BILIK SASTRA – Akhir-akhir ini, istilah FOMO (Fear Of Missing Out) sedang trending di media sosial, seperti Twitter, Instagram, dan TikTok. FOMO bukanlah istilah baru. Istilah ini diperkenalkan pertama kali pada tahun 2004 dan semakin sering digunakan sejak tahun 2010.
Lalu, pada pada tahun 2013, istilah FOMO resmi dimasukkan ke kamus Oxford. Ya, hal itu tentu saja menimbulkan pro dan kontra. Namun, saya hanya ingin menyoroti kata FOMO yang menjadi trending karena unggahan beberapa warganet. Nah, apa, sih, sebenarnya arti FOMO ini?
Kembali jadi tren di media sosial
Baru-baru ini, istilah FOMO menjadi trending di media sosial karena unggahan warganet mengenai konser Blackpink. Seperti yang kita ketahui, Blackpink baru saja melaksanakan konser di stadion Gelora Bung Karno (GBK), Jakarta. Konser tersebut dihadiri oleh 70 ribu penonton dari berbagai kalangan umur hingga profesi.
Namun, setelah konser berlangsung, muncul banyak komentar-komentar nyelekit dari beberapa penonton yang hadir. Tidak sedikit yang mengungkapkan kekecewaannya atas perilaku menyebalkan penonton lainnya.
Misalnya, banyak dari penonton yang ternyata bukan dari kalangan penggemar Blackpink. Jadi, mereka hanya menonton karena ‘ikut-ikutan’ dan ujung-ujungnya menggangu kenyamanan penonton lain.
“Everyone’s stories is just blackpink, FOMO banget,” tulis salah satu warganet.
“Inilah kalo nonton cuma gara-gara fomo bukan beneran fans” tulis warganet lainnya.
Baca juga: Mengenal Estetika dalam Dunia Seni
Fear of Missing Out (FOMO)
Secara harfiah, fear of missing out diartikan sebagai ‘takut ketinggalan’. Jadi, FOMO adalah kondisi di mana seseorang sering kali merasa takut dan khawatir apabila tidak atau belum mengikuti tren yang sedang viral.
Rasa takut dan khawatir ini mengacu pada persepsi bahwa orang lain menjalani kehidupan yang lebih baik. Hal itu pun membuat seseorang cenderung membandingkan dirinya dengan orang lain. Lebih parahnya, perasaan takut ketinggalan ini dapat memicu stres yang berlebihan.

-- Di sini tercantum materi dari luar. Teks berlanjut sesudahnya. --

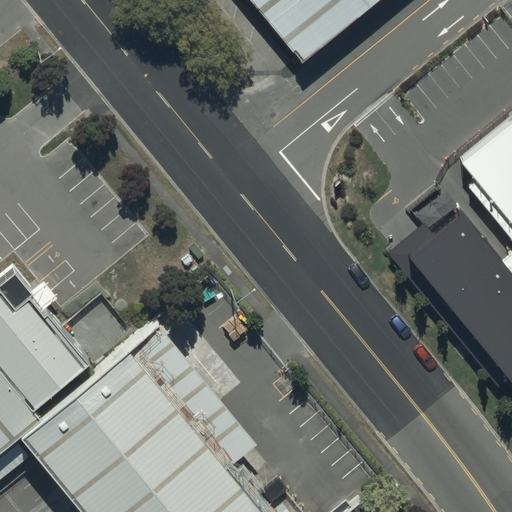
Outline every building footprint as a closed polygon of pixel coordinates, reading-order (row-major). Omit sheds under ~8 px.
[(240,0),(271,38),(319,0),(240,0)] [(511,305),(438,210),(377,256),(499,413),(511,403),(511,305)] [(0,245),(0,353),(28,389),(83,346),(3,244),(0,245)] [(271,448),(149,294),(83,346),(28,389),(0,410),(80,511),(374,511),(348,478),(303,511),(282,511),(247,467),(271,448)] [(0,410),(28,389),(0,353),(0,410)]
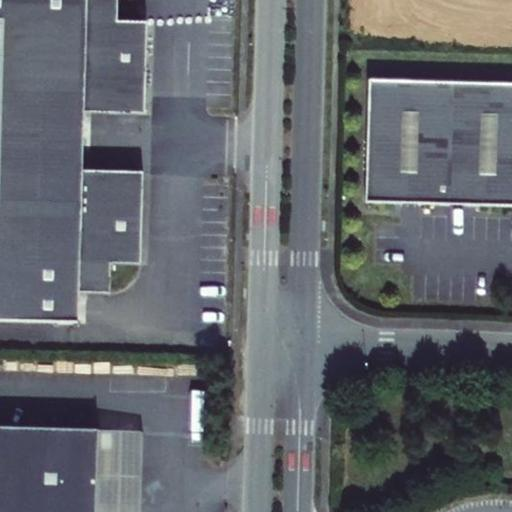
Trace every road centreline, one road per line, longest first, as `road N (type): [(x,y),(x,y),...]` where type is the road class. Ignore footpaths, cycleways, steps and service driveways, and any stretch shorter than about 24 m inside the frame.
road 1 (tertiary): [(302,347),(312,0)]
road 2 (tertiary): [(271,0),(262,346)]
road 3 (unclassified): [(302,347),(511,351)]
road 4 (tertiary): [(262,346),(257,511)]
road 5 (tertiary): [(298,511),(302,347)]
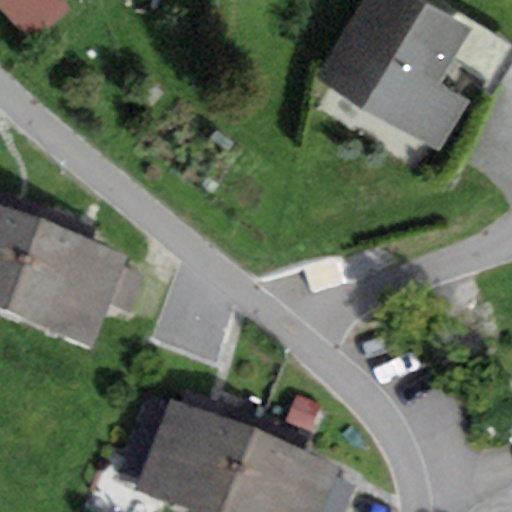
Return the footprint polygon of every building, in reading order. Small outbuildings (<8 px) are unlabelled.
[(70,9),(61,0),(0,0),(0,10),(31,44),(70,9)] [(415,0),(365,0),(318,78),(438,151),(467,104),(436,85),(468,32),(415,0)] [(0,310),(5,312),(40,219),(0,203),(0,310)] [(130,254),(40,219),(5,312),(94,346),(111,303),(128,310),(142,276),(124,269),(130,254)] [(185,511),(224,511),(253,432),(170,404),(138,496),(185,511)] [(325,511),(342,463),(253,432),(224,511),(325,511)]
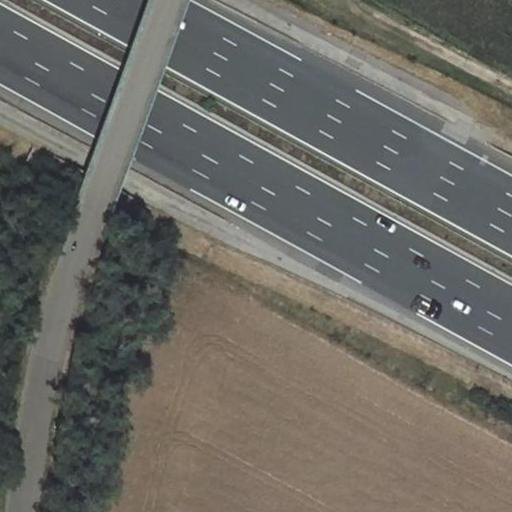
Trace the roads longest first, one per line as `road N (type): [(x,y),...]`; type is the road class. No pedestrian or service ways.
road 1 (motorway): [(0,44),(511,325)]
road 2 (unclassified): [(168,0),(29,405),(19,511)]
road 3 (motorway): [(511,215),(120,0)]
road 4 (track): [(364,0),(511,84)]
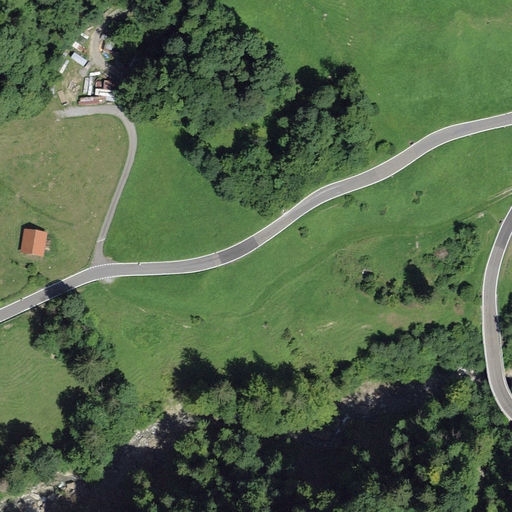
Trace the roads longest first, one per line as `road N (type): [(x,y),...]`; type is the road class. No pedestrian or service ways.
road 1 (track): [(511,192),(443,224),(344,240),(234,312),(159,310),(123,299),(101,281),(98,244),(129,161),(124,116),(89,107),(0,127)]
road 2 (tertiary): [(0,315),(101,271),(221,258),(439,136),(511,118)]
road 3 (tertiary): [(511,219),(489,287),(496,377),(511,409)]
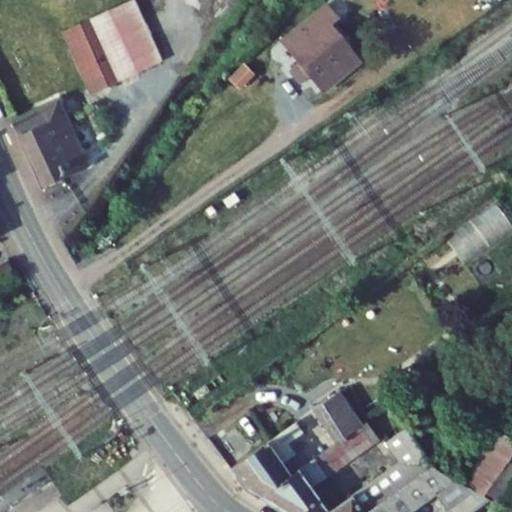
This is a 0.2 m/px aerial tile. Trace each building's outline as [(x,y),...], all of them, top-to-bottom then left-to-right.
[(131,0),(109,10),(138,73),(162,62),(133,0),(131,0)] [(341,76),(341,75),(359,60),(330,25),(339,17),(328,3),(282,40),(300,62),(291,69),(303,83),(312,76),(323,90),(341,76)] [(109,10),(91,19),(120,81),(138,73),(109,10)] [(63,31),(93,94),(120,81),(91,19),(63,31)] [(13,120),(43,186),(87,166),(57,100),(13,120)] [(335,444),(359,427),(336,393),(313,409),(335,444)] [(359,427),(335,444),(291,475),(259,499),(281,511),(365,511),(431,464),(405,428),(385,442),(396,458),(391,462),(394,466),(330,511),(326,511),(310,489),(378,439),(366,423),(359,427)] [(252,494),(259,499),(291,475),(282,463),(293,455),(285,444),(301,434),(294,424),(230,469),(247,491),(252,494)] [(486,492),(511,510),(511,437),(490,426),(488,430),(458,482),(475,492),(484,496),(486,492)] [(432,465),(431,464),(365,511),(410,511),(436,494),(455,480),(432,465)] [(458,482),(455,480),(436,494),(447,510),(475,492),(458,482)] [(484,496),(475,492),(447,510),(448,511),(470,511),(489,499),(484,496)]
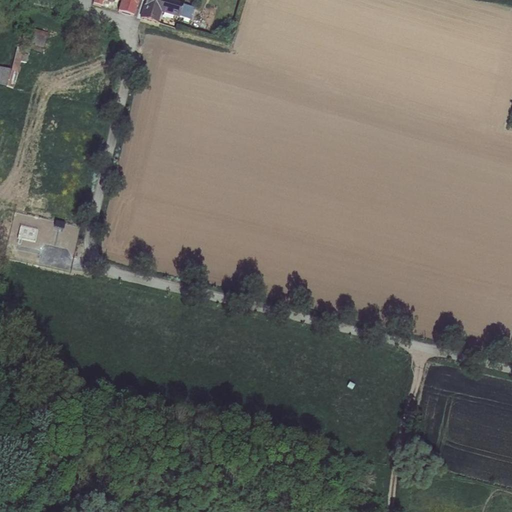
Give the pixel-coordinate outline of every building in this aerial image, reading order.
[(138,0),(94,0),(93,6),(101,9),(103,0),(110,0),(121,3),(120,8),(135,12),(138,0)] [(151,0),(144,22),(157,26),(159,27),(162,17),(166,5),(157,2),(158,0),(151,0)] [(166,5),(162,17),(183,23),(187,11),(166,5)] [(187,11),(183,23),(191,26),(195,14),(187,11)] [(28,44),(44,48),(48,33),(31,29),(28,44)] [(11,70),(0,67),(0,85),(15,89),(20,62),(26,64),(28,51),(15,49),(11,70)]
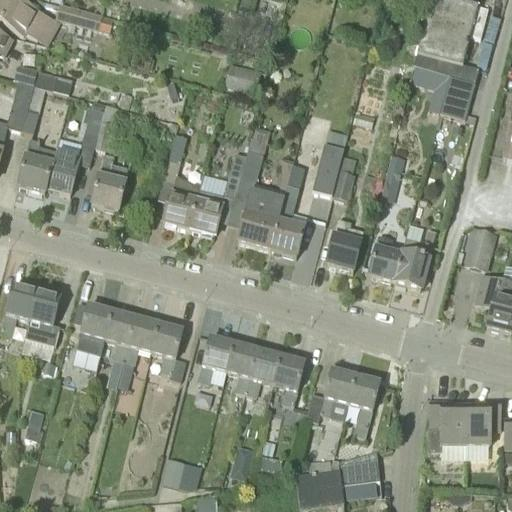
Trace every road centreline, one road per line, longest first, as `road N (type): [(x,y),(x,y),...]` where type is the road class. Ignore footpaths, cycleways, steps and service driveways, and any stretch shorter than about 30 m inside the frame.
road 1 (unclassified): [(429,341),(0,222)]
road 2 (unclassified): [(429,341),(511,15)]
road 3 (residential): [(403,511),(429,341)]
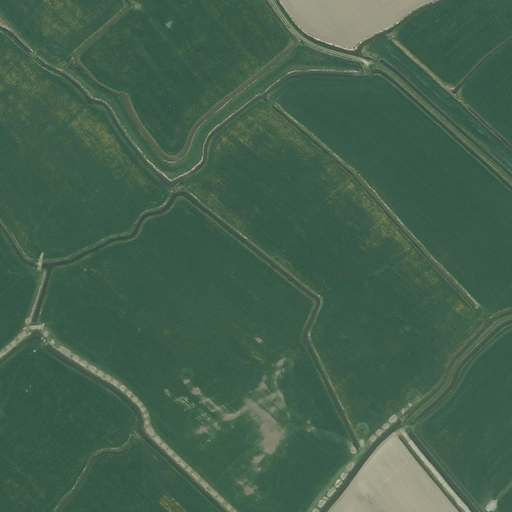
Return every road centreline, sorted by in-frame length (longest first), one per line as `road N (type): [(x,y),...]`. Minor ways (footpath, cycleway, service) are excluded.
road 1 (track): [(271,0),(313,45),(391,73),(511,181)]
road 2 (track): [(511,315),(464,354),(402,429),(468,511)]
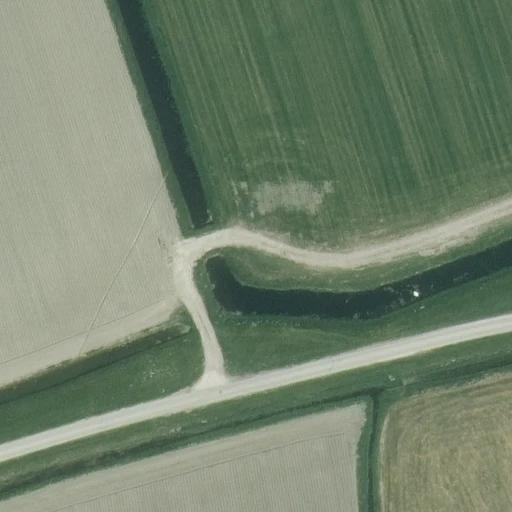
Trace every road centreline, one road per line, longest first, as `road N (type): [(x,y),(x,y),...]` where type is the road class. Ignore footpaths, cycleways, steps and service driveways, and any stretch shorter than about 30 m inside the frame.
road 1 (unclassified): [(511,323),(217,393),(0,457)]
road 2 (track): [(217,393),(178,253),(237,233)]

Salah satu penyebab terbesar FOMO adalah media sosial. Tidak dapat kita pungkiri bahwa media sosial bisa sangat memengaruhi cara berpikir seseorang. Misalnya, saat kita melihat unggahan orang yang sebaya dengan kita, tetapi mereka telah mencapai sesuatu yang lebih dari kita.
Kita mungkin saja akan merasa rendah diri atau insecure. Oleh sebab itu, perasaan takut ketinggalan ini lebih mudah menyerang generasi muda.
Baca juga: Kapan Menggunakan di sebagai Kata Depan dan Imbuhan?
Apa saja, sih, contoh fenomenanya?
Banyak sekali hal-hal yang bisa dikategorikan sebagai perasaan FOMO. Bahkan, hal-hal kecil seperti makanan pun dapat menimbulkan perasaan takut ketinggalan. Misalnya, dalgona coffee yang sempat viral di awal pandemi.
Saat itu, kita dapat melihat unggahan orang-orang yang sedang mengikuti tren membuat dalgona coffee di rumah. Mungkin beberapa dari kita juga ada yang pernah ikut membuatnya dan memamerkannya di media sosial.
Selain itu, adanya TikTok dan fitur reels Instagram juga semakin memunculkan banyak tren-tren baru. Misalnya saja, tren berbagai challenge dance. Hal itu ternyata juga bisa, loh, menimbulkan perasaan takut ketinggalan. Melihat orang lain melakukannya, seseorang bisa saja ikut melakukannya karena merasa takut ketinggalan dari yang lain.
Lalu, apakah itu salah? Tentu tidak. Tidak ada salahnya kita mengikuti tren-tren yang ada di media sosial karena tren itu memang hadir untuk diikuti.
Yang salah adalah apabila kita sampai merasa takut, khawatir, bahkan stres jika tidak mengikutinya. Atau yang lebih parah adalah kita rela melakukan apa saja untuk mengikuti tren-tren tersebut.